What a sad, sad misunderstanding of the OCD brain!
What if these leaders would have understood that there’s a loop inside the brain called the “singulo-operculer network” that is wired incorrectly in the OCD brain? What if they knew that this loop was overactive in the error processing segment and underactive in the inhibitory control segment?
Like ripping out the brake, welding the gas pedal to the floor, and installing an unlimited fuel tank. It is NOT the same as being “rebellious.”
Why Do I Have OCD? NOT for the Reason I Assumed.
No, dear friends, having scrupulosity is not your fault. Why do you have OCD? Not because you make some spiritual mishap in the past and are now reaping what you’ve sown. Not because you’ve grieved the Holy Spirit. Not because there’s something fundamentally wrong with you.

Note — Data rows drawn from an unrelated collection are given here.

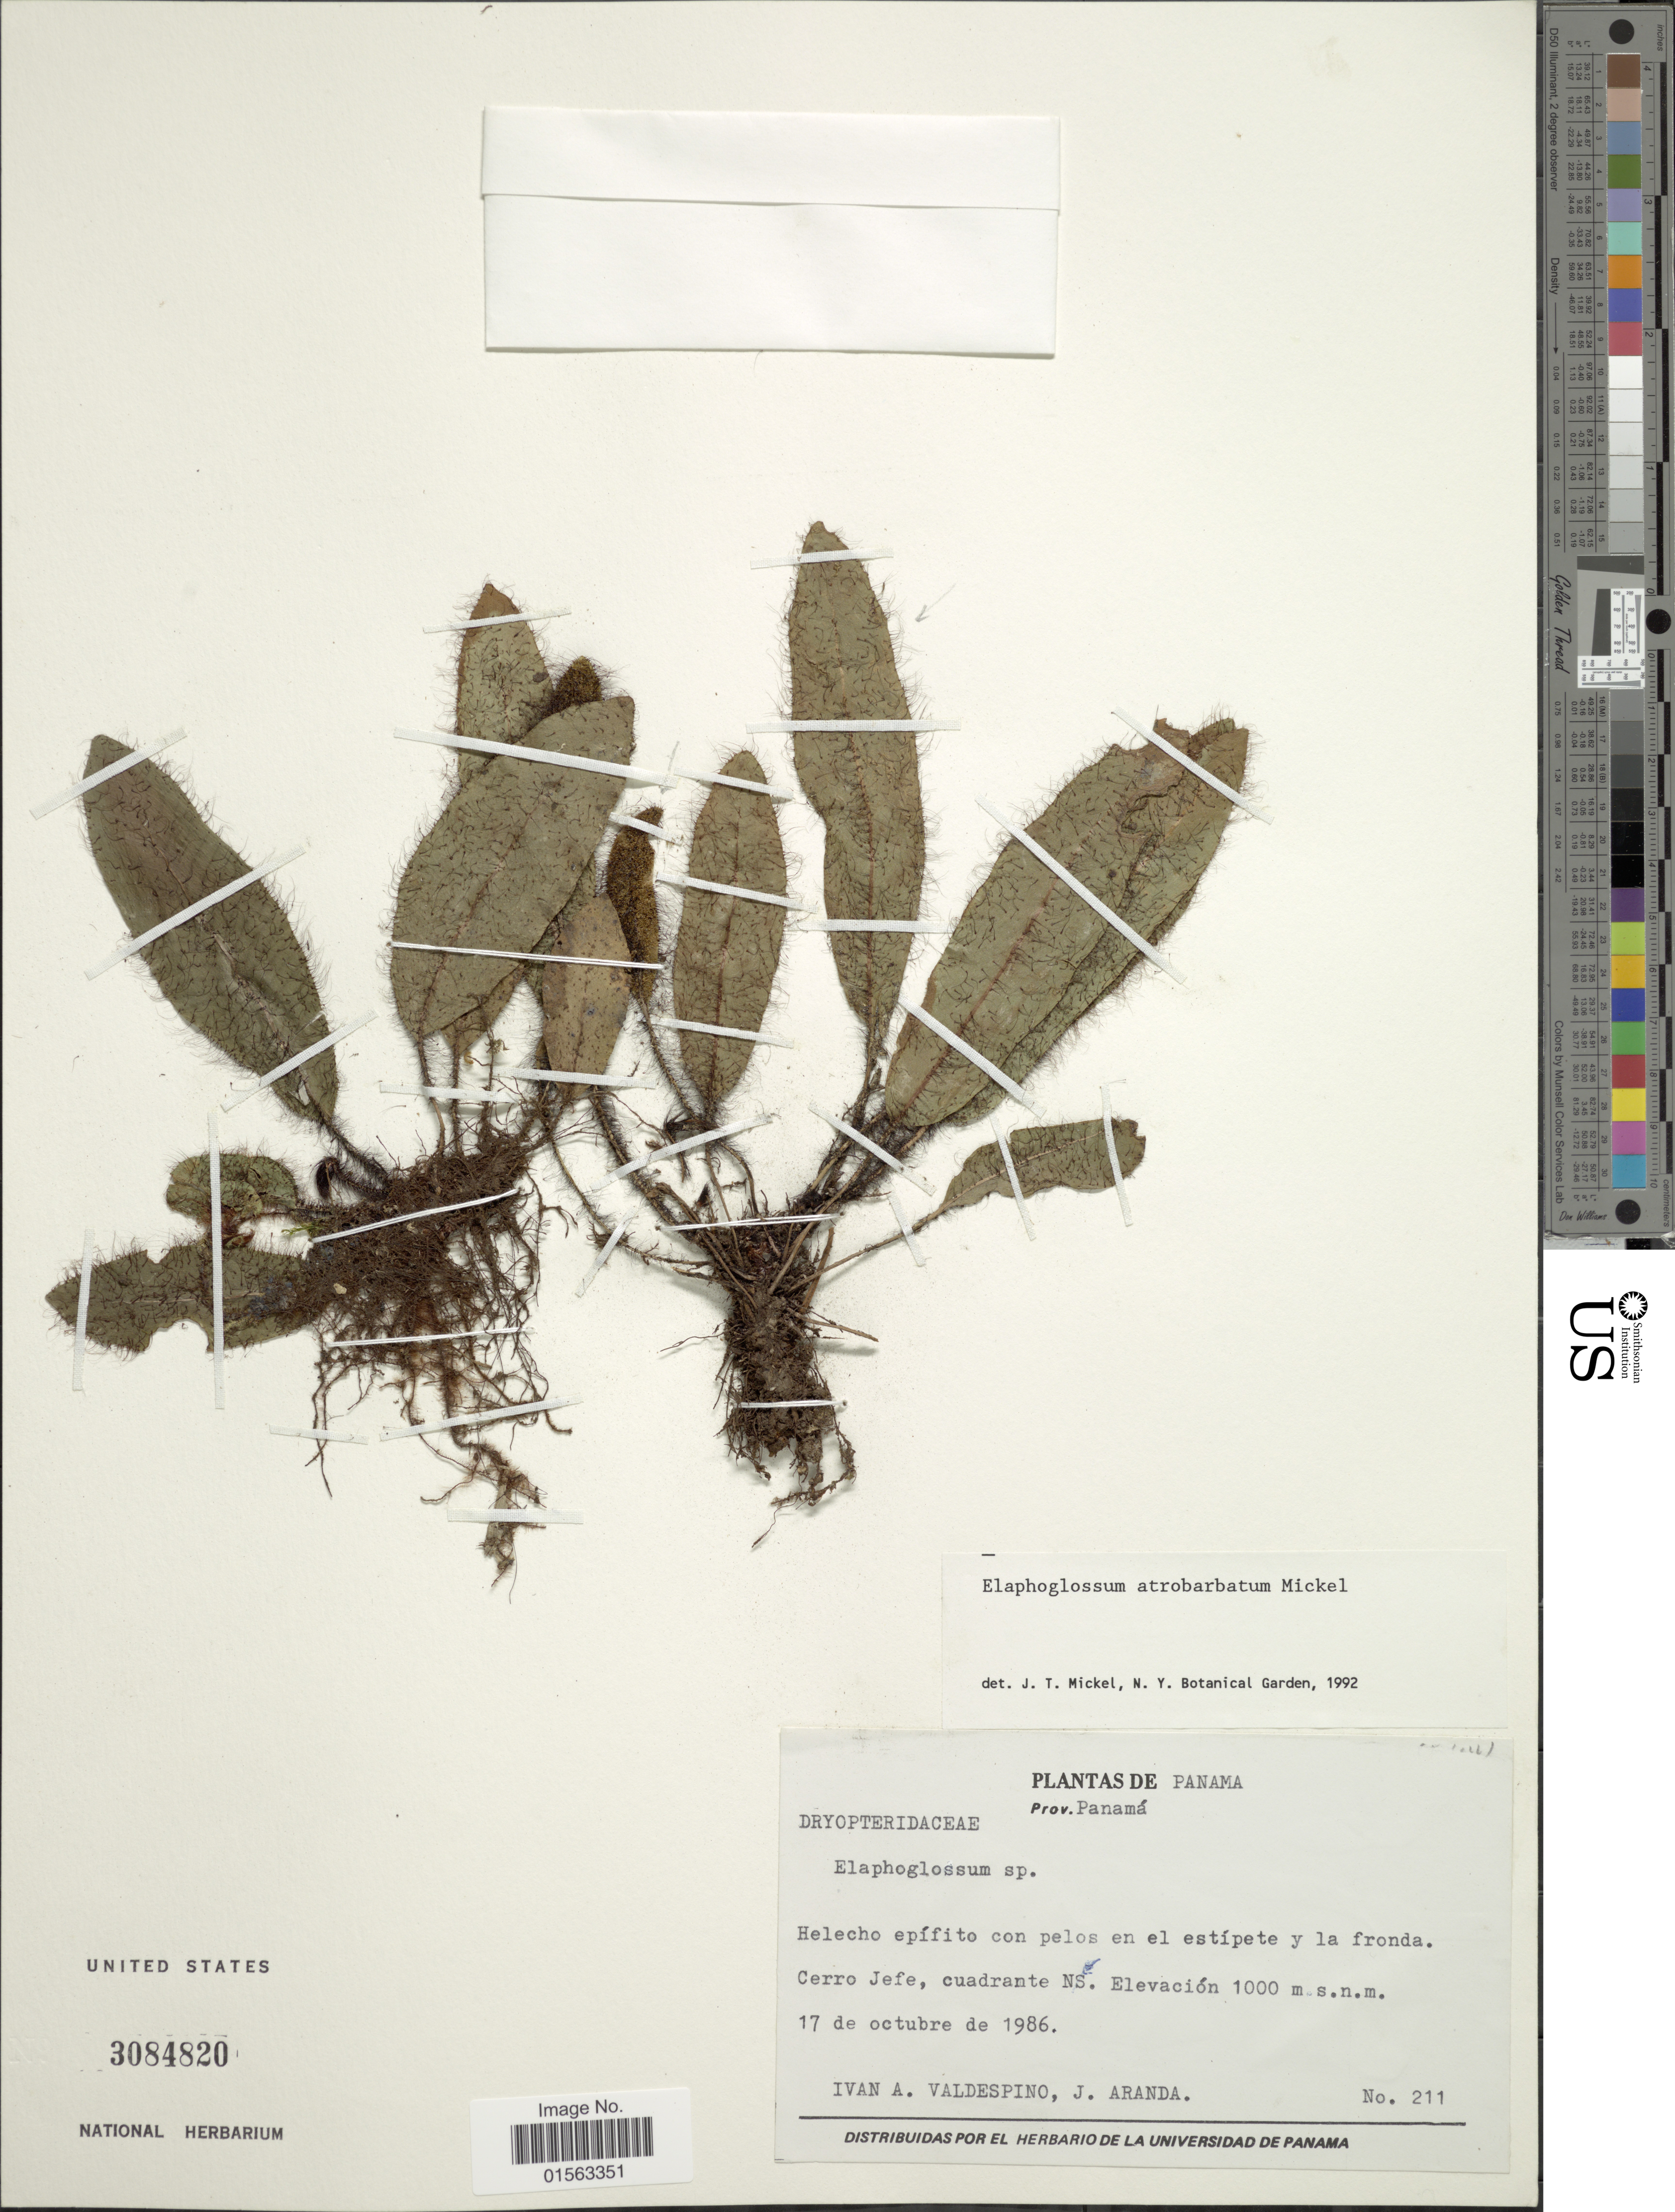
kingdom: Plantae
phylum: Tracheophyta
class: Polypodiopsida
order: Polypodiales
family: Dryopteridaceae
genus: Elaphoglossum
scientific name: Elaphoglossum atrobarbatum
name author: Mickel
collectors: I. A. Valdespino & J. Aranda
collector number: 211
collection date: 1986-10-17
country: Panama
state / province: Panamá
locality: Prov. Panama, Cerro Jefe, cuadrante NS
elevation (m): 1000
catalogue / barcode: US 3084820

How about, “we live in a broken world and we’re all broken people?”
In my opinion, having scrupulosity is a bit like having a broken leg, or a broken toe. But in our case, we have a tiny part of the brain that is broken. And just like we can learn to hobble, walk, and even run marathons with a prosthetic leg, we can learn to override our natural brokenness as we develop new ways of thinking.
Why do I have OCD — really?
I can tell you one thing: it’s not because of something you did wrong.
And if racers with prosthetic legs can run faster than the never-broken racers, God can wield the wounds of our minds to make us into better people.
Let’s not hate ourselves for having OCD.
Let’s take gentle care.
If you had a broken leg, isn’t that what you would do?